当前位置： X-MOL 学术 › Library Hi Tech › 论文详情

Our official English website, www.x-mol.net, welcomes your feedback! (Note: you will need to create a separate account there.)

Citation context-based topic models: discovering cited and citing topics from full text
Library Hi Tech Pub Date : 2021-06-04 , DOI: 10.1108/lht-01-2021-0041
Lixue Zou , Xiwen Liu , Wray Buntine , Yanli Liu

Purpose

Full text of a document is a rich source of information that can be used to provide meaningful topics. The purpose of this paper is to demonstrate how to use citation context (CC) in the full text to identify the cited topics and citing topics efficiently and effectively by employing automatic text analysis algorithms.

Design/methodology/approach

The authors present two novel topic models, Citation-Context-LDA (CC-LDA) and Citation-Context-Reference-LDA (CCRef-LDA). CC is leveraged to extract the citing text from the full text, which makes it possible to discover topics with accuracy. CC-LDA incorporates CC, citing text, and their latent relationship, while CCRef-LDA incorporates CC, citing text, their latent relationship and reference information in CC. Collapsed Gibbs sampling is used to achieve an approximate estimation. The capacity of CC-LDA to simultaneously learn cited topics and citing topics together with their links is investigated. Moreover, a topic influence measure method based on CC-LDA is proposed and applied to create links between the two-level topics. In addition, the capacity of CCRef-LDA to discover topic influential references is also investigated.

Findings

The results indicate CC-LDA and CCRef-LDA achieve improved or comparable performance in terms of both perplexity and symmetric Kullback–Leibler (sKL) divergence. Moreover, CC-LDA is effective in discovering the cited topics and citing topics with topic influence, and CCRef-LDA is able to find the cited topic influential references.

Originality/value

The automatic method provides novel knowledge for cited topics and citing topics discovery.
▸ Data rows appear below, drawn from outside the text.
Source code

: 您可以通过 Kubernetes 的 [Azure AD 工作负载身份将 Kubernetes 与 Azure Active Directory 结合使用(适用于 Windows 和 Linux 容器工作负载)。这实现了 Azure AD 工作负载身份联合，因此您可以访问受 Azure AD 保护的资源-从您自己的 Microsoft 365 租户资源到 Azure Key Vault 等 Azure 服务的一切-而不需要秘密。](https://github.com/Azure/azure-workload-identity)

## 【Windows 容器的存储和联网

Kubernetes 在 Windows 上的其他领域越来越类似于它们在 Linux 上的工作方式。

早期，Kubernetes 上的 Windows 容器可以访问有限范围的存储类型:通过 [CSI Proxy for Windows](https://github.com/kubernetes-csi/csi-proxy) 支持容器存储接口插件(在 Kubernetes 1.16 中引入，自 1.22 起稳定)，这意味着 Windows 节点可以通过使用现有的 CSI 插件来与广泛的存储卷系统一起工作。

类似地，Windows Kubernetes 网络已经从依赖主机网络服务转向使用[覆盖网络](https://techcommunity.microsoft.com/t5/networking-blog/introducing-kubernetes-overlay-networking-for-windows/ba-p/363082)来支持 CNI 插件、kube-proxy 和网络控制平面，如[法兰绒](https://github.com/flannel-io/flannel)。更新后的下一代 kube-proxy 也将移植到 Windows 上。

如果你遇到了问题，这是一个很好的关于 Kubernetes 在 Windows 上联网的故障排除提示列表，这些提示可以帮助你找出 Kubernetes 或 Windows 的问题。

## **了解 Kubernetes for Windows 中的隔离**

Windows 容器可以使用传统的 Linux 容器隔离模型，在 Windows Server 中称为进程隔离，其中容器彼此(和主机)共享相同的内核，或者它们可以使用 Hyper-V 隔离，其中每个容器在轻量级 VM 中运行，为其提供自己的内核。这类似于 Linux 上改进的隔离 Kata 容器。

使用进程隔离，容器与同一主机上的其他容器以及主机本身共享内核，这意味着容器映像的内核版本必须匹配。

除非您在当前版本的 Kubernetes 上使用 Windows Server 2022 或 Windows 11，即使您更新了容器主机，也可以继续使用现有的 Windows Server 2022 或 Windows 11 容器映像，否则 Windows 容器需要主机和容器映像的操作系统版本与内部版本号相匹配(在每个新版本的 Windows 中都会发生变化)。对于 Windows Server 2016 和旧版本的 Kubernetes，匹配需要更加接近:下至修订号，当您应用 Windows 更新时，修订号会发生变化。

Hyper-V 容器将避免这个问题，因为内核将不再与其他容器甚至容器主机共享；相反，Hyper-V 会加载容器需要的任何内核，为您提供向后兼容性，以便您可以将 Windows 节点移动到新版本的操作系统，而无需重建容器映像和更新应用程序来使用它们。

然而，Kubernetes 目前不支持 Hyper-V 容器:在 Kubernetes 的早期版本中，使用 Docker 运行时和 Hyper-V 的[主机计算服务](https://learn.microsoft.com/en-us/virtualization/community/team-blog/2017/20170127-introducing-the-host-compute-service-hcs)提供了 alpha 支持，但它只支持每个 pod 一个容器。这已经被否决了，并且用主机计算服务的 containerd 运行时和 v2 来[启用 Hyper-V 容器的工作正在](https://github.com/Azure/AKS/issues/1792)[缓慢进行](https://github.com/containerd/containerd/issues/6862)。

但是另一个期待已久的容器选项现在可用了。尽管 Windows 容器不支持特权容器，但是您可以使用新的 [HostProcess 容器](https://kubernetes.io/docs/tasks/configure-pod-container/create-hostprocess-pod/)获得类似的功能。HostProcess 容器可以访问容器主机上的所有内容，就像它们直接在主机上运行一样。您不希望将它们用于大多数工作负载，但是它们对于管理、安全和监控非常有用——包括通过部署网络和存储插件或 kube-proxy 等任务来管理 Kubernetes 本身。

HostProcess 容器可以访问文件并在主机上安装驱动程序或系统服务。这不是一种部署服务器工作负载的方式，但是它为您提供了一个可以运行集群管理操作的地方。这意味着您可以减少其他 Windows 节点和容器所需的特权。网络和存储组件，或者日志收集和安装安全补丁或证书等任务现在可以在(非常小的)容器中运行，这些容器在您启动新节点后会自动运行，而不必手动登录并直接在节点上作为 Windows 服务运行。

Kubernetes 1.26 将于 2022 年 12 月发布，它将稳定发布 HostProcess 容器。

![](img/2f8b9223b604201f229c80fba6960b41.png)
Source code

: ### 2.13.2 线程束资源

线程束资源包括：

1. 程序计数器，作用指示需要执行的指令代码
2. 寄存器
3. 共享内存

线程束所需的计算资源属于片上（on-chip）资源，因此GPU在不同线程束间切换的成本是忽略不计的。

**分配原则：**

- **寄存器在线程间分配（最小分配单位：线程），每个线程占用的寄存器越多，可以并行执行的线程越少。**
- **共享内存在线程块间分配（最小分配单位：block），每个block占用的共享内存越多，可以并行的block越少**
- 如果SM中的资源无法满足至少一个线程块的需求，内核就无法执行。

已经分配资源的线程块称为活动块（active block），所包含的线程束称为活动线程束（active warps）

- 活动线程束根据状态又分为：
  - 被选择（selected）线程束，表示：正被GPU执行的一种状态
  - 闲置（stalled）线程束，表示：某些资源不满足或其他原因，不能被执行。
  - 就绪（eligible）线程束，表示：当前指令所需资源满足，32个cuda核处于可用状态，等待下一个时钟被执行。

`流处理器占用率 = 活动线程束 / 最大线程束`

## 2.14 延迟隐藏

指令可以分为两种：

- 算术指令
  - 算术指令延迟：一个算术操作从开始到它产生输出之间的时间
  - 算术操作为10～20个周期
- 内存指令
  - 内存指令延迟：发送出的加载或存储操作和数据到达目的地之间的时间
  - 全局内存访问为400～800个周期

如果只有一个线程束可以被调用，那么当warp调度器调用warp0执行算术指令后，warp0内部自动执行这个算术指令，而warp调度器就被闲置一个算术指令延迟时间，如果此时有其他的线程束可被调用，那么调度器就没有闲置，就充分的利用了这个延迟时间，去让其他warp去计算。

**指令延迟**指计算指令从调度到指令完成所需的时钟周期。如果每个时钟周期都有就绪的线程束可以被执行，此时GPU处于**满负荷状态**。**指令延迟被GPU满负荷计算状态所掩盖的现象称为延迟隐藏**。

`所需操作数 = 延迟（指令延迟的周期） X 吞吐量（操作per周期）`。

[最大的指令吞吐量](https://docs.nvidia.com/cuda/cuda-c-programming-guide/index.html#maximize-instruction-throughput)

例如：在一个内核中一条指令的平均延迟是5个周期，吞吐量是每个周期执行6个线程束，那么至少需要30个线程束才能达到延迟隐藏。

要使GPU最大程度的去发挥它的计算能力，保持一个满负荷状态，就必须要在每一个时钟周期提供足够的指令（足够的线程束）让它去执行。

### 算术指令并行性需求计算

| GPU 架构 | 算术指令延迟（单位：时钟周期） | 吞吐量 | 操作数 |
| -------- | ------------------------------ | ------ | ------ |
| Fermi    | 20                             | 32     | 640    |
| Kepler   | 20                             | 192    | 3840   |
Topic influence learnt by our model can link two-level topics and create a semantic topic network. The method can also use topic specificity as a feature to rank references.

中文翻译：

基于引文上下文的主题模型：从全文中发现被引和引用主题

目的

文档的全文是丰富的信息来源，可用于提供有意义的主题。本文的目的是展示如何使用全文中的引文上下文（CC），通过采用自动文本分析算法来高效、有效地识别被引主题和引用主题。

设计/方法/方法

作者提出了两个新颖的主题模型，Citation-Context-LDA (CC-LDA) 和 Citation-Context-Reference-LDA (CCRef-LDA)。CC用于从全文中提取引用文本，从而可以准确地发现主题。CC-LDA 包含 CC、引用文本及其潜在关系，而 CCRef-LDA 包含 CC、引用文本及其潜在关系和 CC 中的参考信息。折叠吉布斯采样用于实现近似估计。研究了 CC-LDA 同时学习引用主题和引用主题及其链接的能力。此外，提出了一种基于 CC-LDA 的话题影响力度量方法，并将其应用于创建两级话题之间的链接。此外，还研究了 CCRef-LDA 发现主题影响参考的能力。